= Mónica Morales Masís =

Costa Rican materials scientist

Mónica Morales Masís (born 1982) is a Costa Rican physicist and materials scientist who works in The Netherlands as a professor at the University of Twente. Her research focuses on optoelectronics, transparent electronics, and solar cells.

==Education and career==
Morales is originally from Cartago, Costa Rica, where she was born in 1982. A childhood idol was Costa Rican astronaut Franklin Chang-Díaz. After a 2004 bachelor's degree in physics from the University of Costa Rica, she traveled to the US for a master's degree at Wright State University, in 2007, and then to The Netherlands for a doctorate at Leiden University, focusing on condensed-matter physics. Her 2012 doctoral thesis concerned the memristive properties of silver sulfide, and was promoted by Jan van Ruitenbeek; it also included work done at the National Institute for Materials Science in Japan with Tsuyoshi Hasegawa.
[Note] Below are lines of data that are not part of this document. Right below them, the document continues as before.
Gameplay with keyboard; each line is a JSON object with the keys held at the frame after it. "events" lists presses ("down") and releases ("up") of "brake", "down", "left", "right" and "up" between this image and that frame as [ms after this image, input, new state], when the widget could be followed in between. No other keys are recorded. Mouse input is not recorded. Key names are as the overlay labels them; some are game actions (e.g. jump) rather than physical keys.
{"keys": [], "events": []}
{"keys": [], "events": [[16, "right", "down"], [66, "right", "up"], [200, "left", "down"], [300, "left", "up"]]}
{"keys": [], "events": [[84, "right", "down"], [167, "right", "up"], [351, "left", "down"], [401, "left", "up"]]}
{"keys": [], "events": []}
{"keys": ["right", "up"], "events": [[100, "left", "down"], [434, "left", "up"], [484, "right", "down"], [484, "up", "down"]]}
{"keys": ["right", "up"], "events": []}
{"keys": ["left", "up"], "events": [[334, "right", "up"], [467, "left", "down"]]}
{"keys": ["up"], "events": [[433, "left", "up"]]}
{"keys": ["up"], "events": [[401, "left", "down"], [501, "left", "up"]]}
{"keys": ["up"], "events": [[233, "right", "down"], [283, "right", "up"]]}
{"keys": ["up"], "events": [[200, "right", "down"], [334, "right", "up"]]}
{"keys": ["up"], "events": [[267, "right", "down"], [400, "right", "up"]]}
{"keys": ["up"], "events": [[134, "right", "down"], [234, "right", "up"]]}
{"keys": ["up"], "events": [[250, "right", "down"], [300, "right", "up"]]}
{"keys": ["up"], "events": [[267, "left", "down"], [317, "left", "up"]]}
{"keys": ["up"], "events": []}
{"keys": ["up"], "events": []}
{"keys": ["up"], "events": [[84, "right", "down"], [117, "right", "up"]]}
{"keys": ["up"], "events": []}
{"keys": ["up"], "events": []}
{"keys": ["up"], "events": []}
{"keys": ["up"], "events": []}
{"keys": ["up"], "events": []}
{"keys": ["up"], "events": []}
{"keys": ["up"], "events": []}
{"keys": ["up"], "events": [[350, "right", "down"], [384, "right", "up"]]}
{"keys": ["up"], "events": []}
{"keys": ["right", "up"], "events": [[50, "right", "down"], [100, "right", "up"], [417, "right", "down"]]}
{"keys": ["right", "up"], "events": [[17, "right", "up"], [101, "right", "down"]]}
Next, she went to Switzerland for postdoctoral research at the École Polytechnique Fédérale de Lausanne (EPFL). Her interest in photovoltaics developed at that time, and she continued at EPFL as a research group leader in the subject. She took a tenure-track faculty position at the University of Twente in 2018, and became a full professor there. At Twente, she is affiliated with the faculty of science and technology, in the inorganic materials science group, and with the MESA+ Institute for Nanotechnology.

==Recognition==
Morales joined the Young Academy of Europe in 2022.